Anyway, if the book mentioned Plan B but purposely left it out of the movie, then that's pretty dumb.
"What the heck is that about?"
She just meant that it was completely unrealistic. Generally college-age women, especially college-age feminists, have some familiarity with plan B. I don't see how you read any implication of a feminist litmus-tests into her statement.
I'm in college and I know many people who don't know about it. Not to mention that scares of any kind tend to make you panic and forget all your options.
Easy. When you make a judgment about what feminist women should and shouldn't know, then you're implementing a litmus test. Does a feminist have to know where all the Planned Parenthoods in her county are? Does she have to know what services they provide? Does a feminist have to know where all the Crisis Pregnancy Centers are? Does a feminist have to hold a Women's Studies degree? Does she have to know how any one birth control option works (a lot of women confuse Plan B with the abortion pill)? Does a feminist even have to identify as feminist? Maybe you can answer these questions for me so we can both know if I'm really a feminist.
Yeah I find that a little hard to believe. When I started college, way back when, we had a whole orientation on safe sex and pregnancy prevention. I definitely knew about Plan B even though I wasn't even close to having sex. Plus in college it is so easy to obtain stuff like that and student health centers make it very accessible.
That's not true for every college. Birth control options weren't advertised at our health center. We had EC, but it was there primarily for sexual assault victims. Of course, it was provided for women for any reason. Most of the young women requesting it said that the condom broke (which was likely untrue most of the time).

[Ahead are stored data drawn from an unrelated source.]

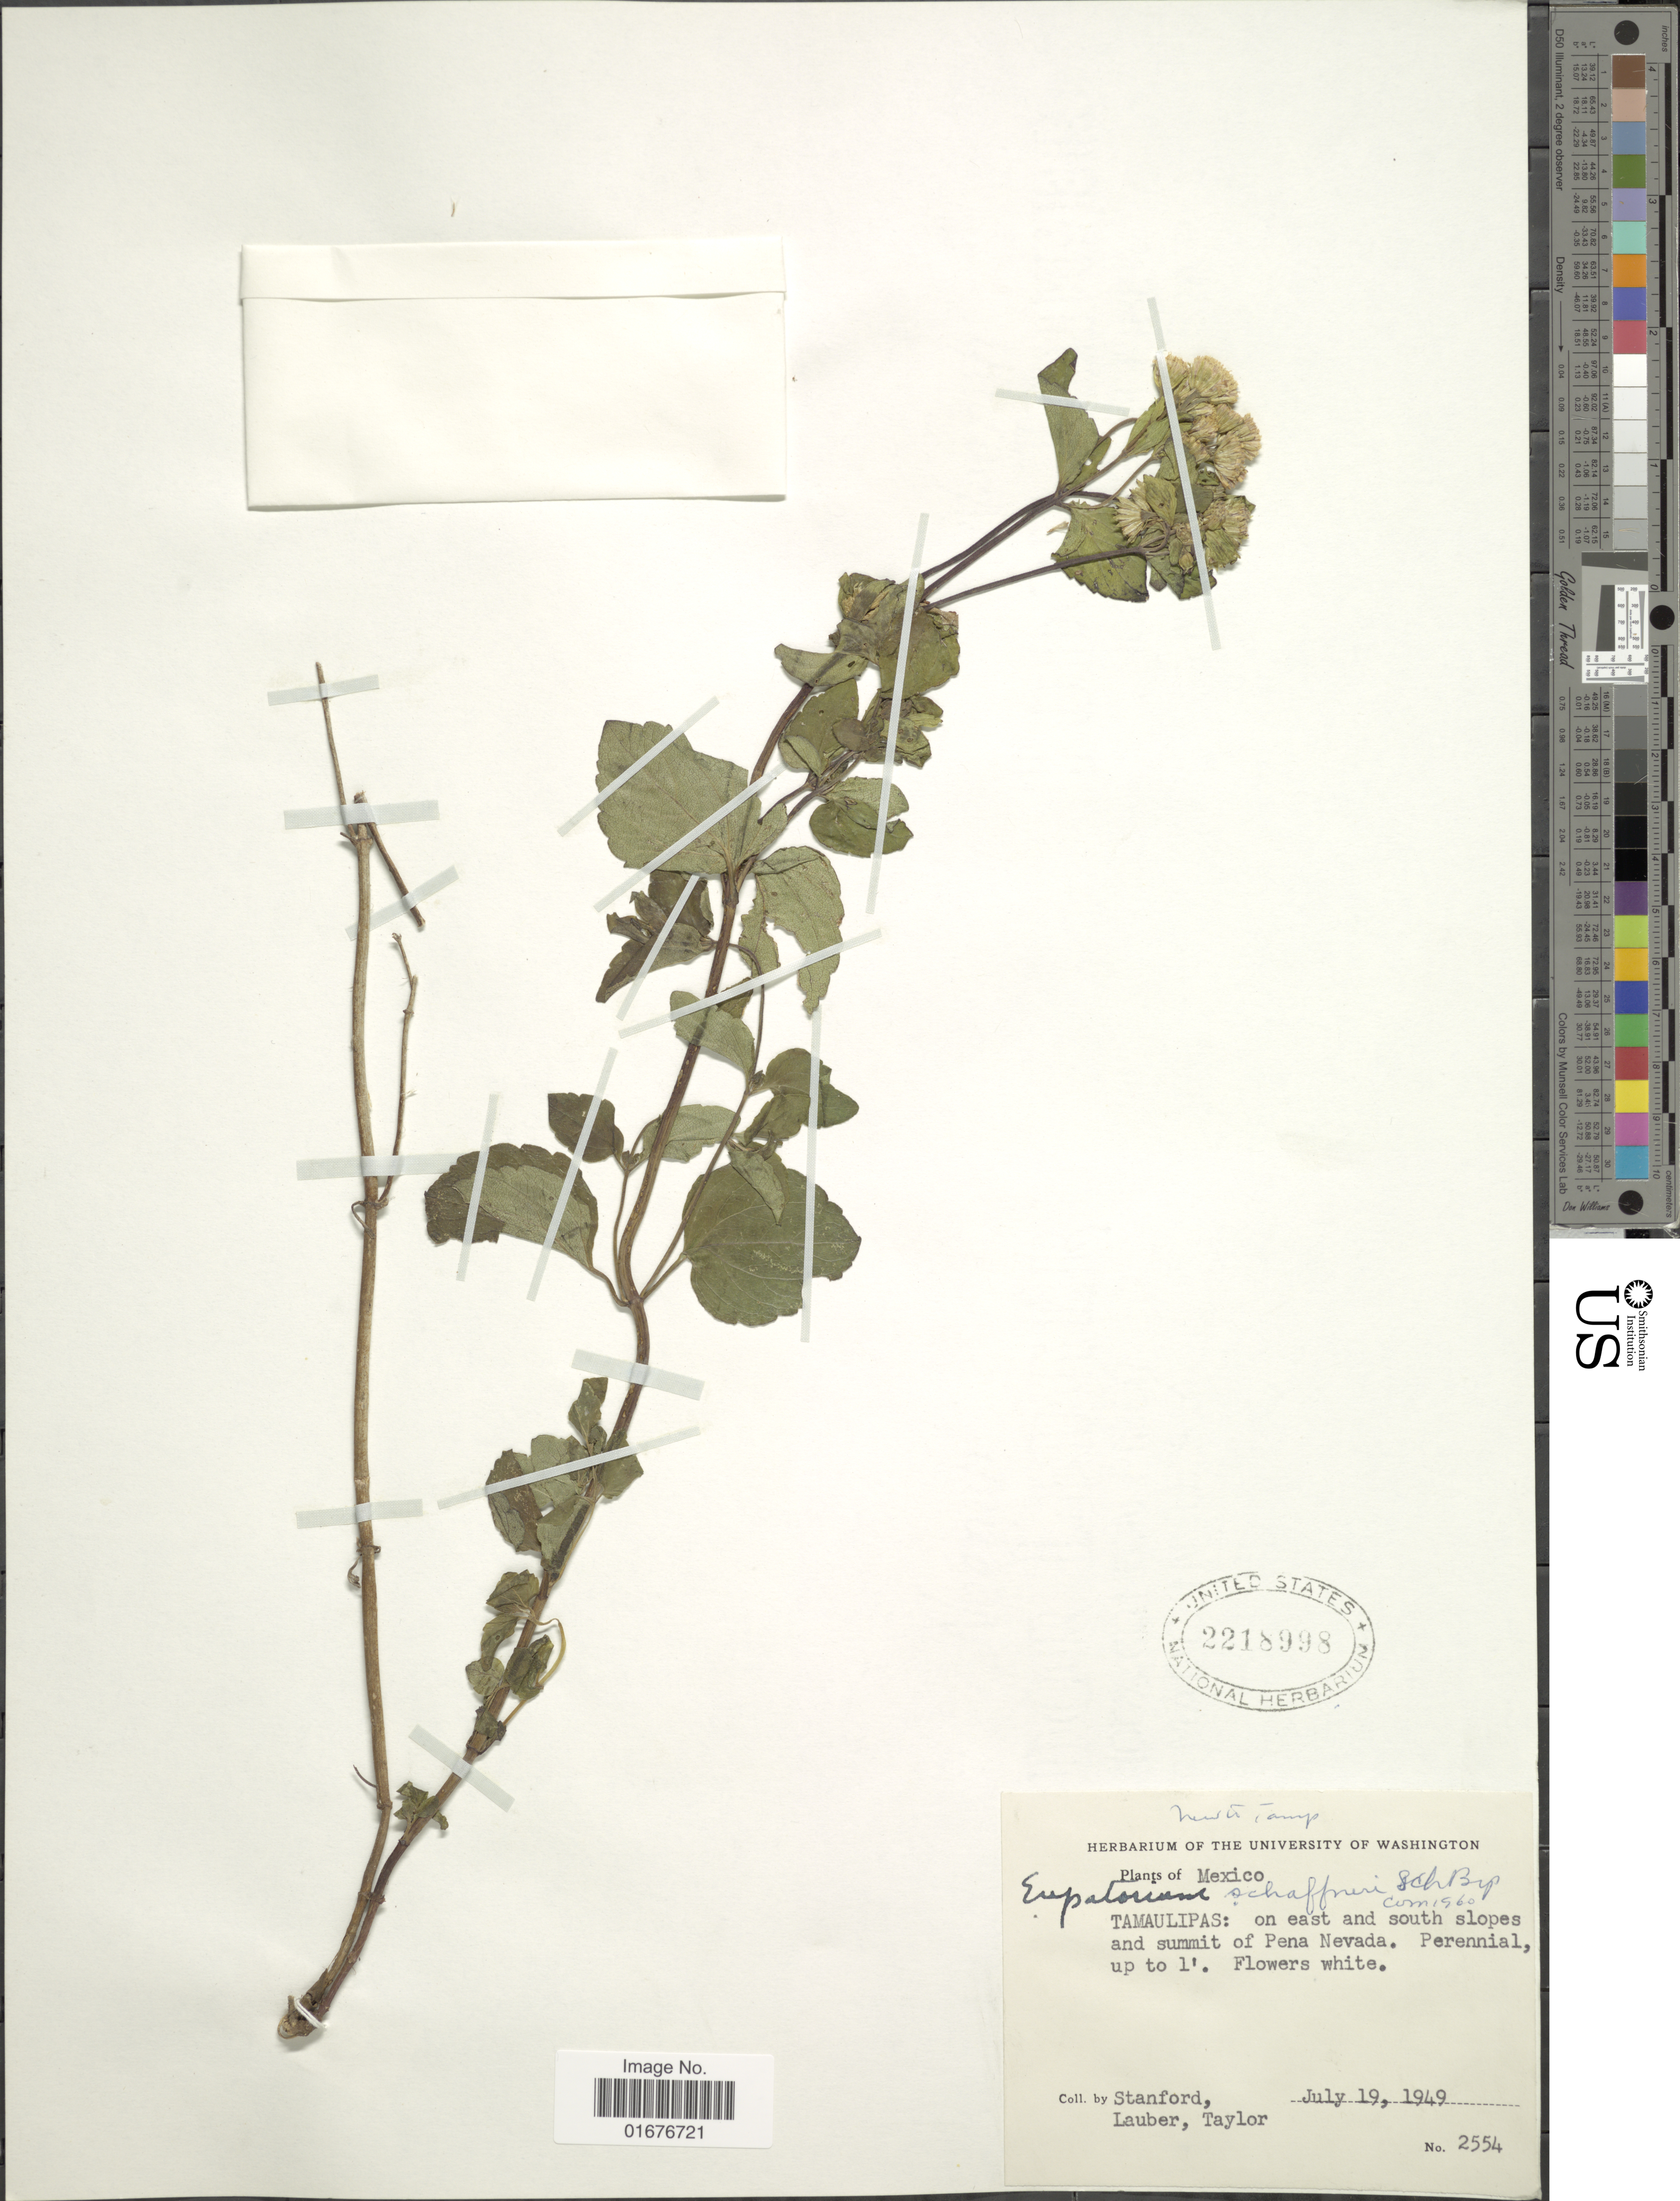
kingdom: Plantae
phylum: Tracheophyta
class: Magnoliopsida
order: Asterales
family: Asteraceae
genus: Ageratina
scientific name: Ageratina prunellaefolia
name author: (Kunth) R.M. King & H. Rob.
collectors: -. Stanford, -. Lauber & -. Taylor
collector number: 2554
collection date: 1949-07-19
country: Mexico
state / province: Tamaulipas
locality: On east and south slopes and summit of Pene Nevada, Perennial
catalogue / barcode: US 2218998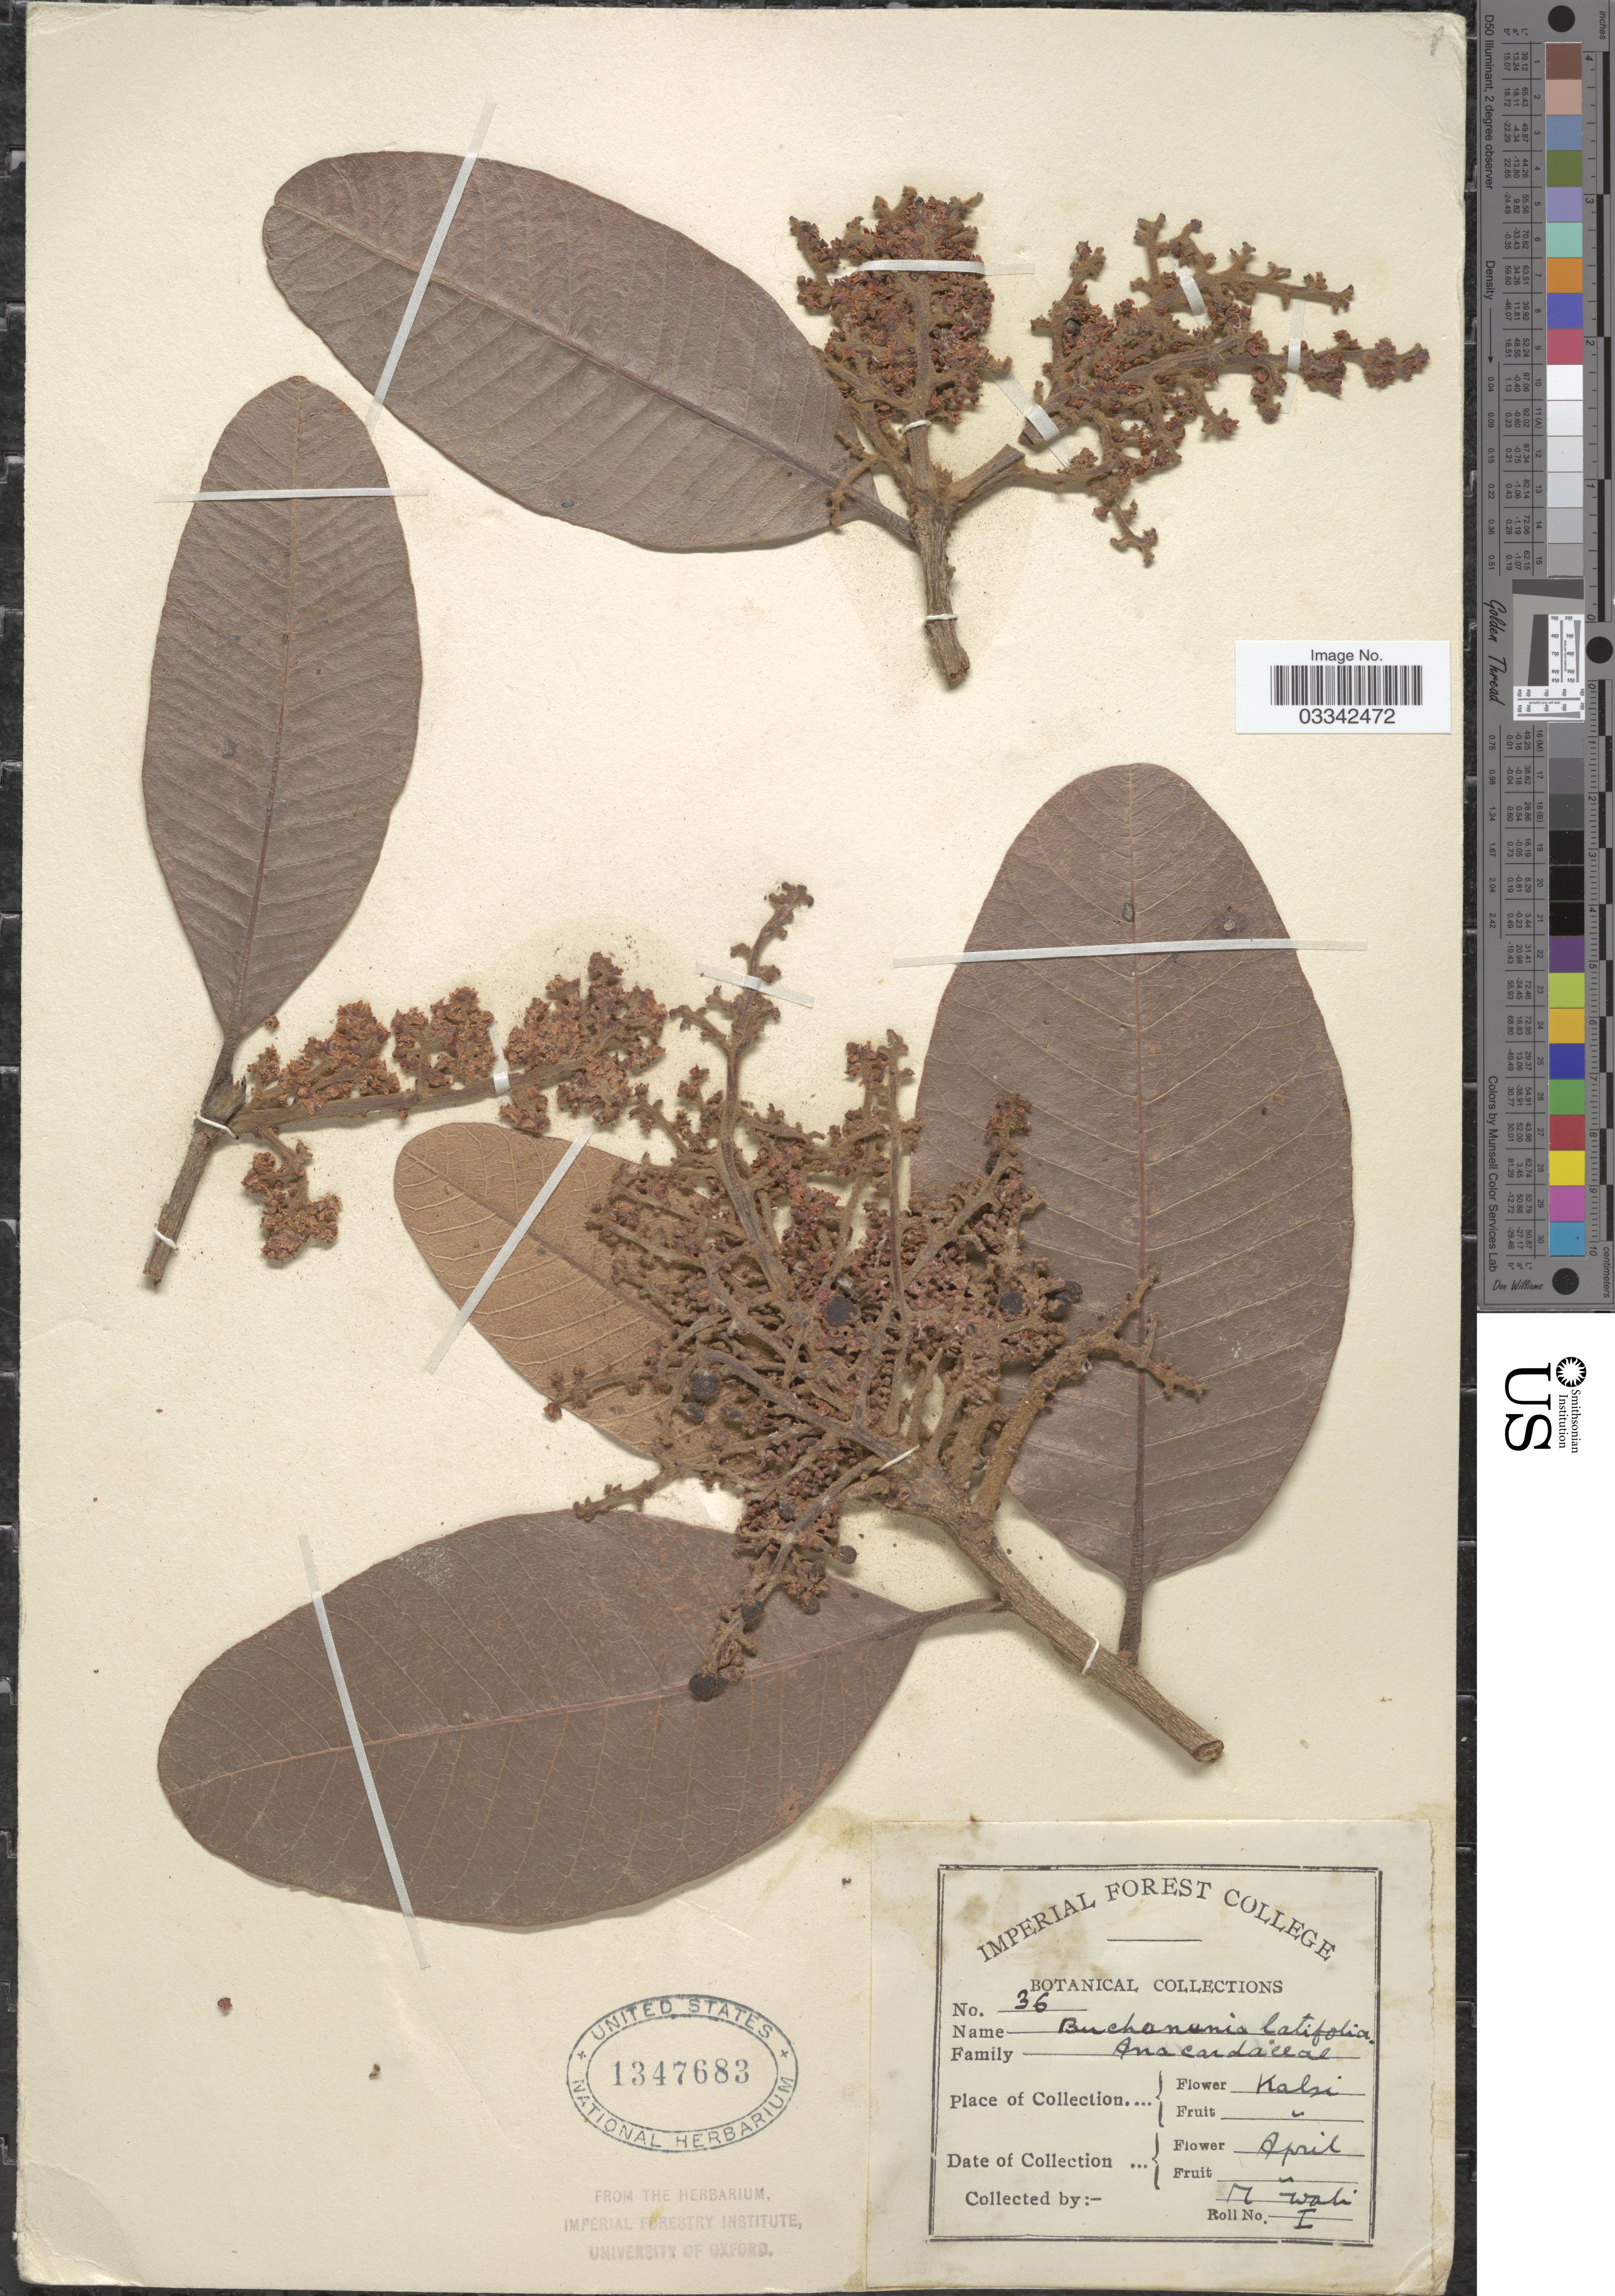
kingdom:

And EC was the only birth control option available on campus.
Hmmm...
The book was published in 2001.
Plan B was first approved by the FDA in 1999 (available by prescription).
It's possible that the author didn't know much about it.
Are you sure it was approved in 1999? I'm pretty sure I knew about it in 1996 when I start college, or soon after. Perhaps it wasn't the same medication as Plan B is known today, but there was emergency contraception at the time.
It was, indeed, mentionned in the book. Brian call her, to tell her about it, she doesn't answer, he leave her a message. She never acts on it. Maybe because the author doesn't know a lot about it, although the fourth book, the one in which this happen, was published in 2007. But mostly because of the character's way of dealing with things: i.e., not dealing. In the first book, she reacts in the same way to her friend Bailey's sickness, refusing to talk to her on the phone, to go see her on the phone. Tibby just shut off everything that distress her, as if she belive that if she doesn't acknowledge it, it will disappear. In the book, you really get inside her head, and you know it is because she is totally freaking out about the situation, and just wish she never slept with Brian. Not because she thinks she is being punished, but because she doesn't want to have to make the life-altering decision that will come if she is pregnant.
Honestly, from a feminist point of view, the book was a lot better than the movie. In the book, like I said, we understand what is going on in Tibby's head and it is in character for her, and not in a "I did something bad, I'm being punished" kind of way.
In the book, Lena has a brief fling with Leo, sleep with him, see it means nothing, they are just friend. Then Kostos come back, and she pushes him away: she doesn't love him anymore, and doesn't need him, even though he will always be special to her, since he was her first love.
In the book, what pushes Carmen to do the play isn't that a guy that she find attractive is pushing her to; in fact, there's no guy for Carmen in that book. The casting director, a great woman who see her potential, push her to try out and Carmen do brilliantly.
That's what I liked about the book, and that I didn't like about the movie. The book is about the girl learning to be happy with themselves, and becoming adults; the movie is about them finding love. Gah.